What to work on: Return, exactly as written, all lines from the line containing "However, this work" to the end of the entries below, with both ends included.

Saved data entries:
****

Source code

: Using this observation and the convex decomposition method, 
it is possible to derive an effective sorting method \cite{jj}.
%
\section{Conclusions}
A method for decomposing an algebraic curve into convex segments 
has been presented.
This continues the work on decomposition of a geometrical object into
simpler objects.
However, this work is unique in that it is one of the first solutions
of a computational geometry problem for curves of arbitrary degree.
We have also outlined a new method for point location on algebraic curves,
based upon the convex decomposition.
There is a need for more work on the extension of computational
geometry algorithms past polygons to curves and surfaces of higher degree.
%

****

Response box:
However, this work is unique in that it is one of the first solutions
of a computational geometry problem for curves of arbitrary degree.
We have also outlined a new method for point location on algebraic curves,
based upon the convex decomposition.
There is a need for more work on the extension of computational
geometry algorithms past polygons to curves and surfaces of higher degree.
%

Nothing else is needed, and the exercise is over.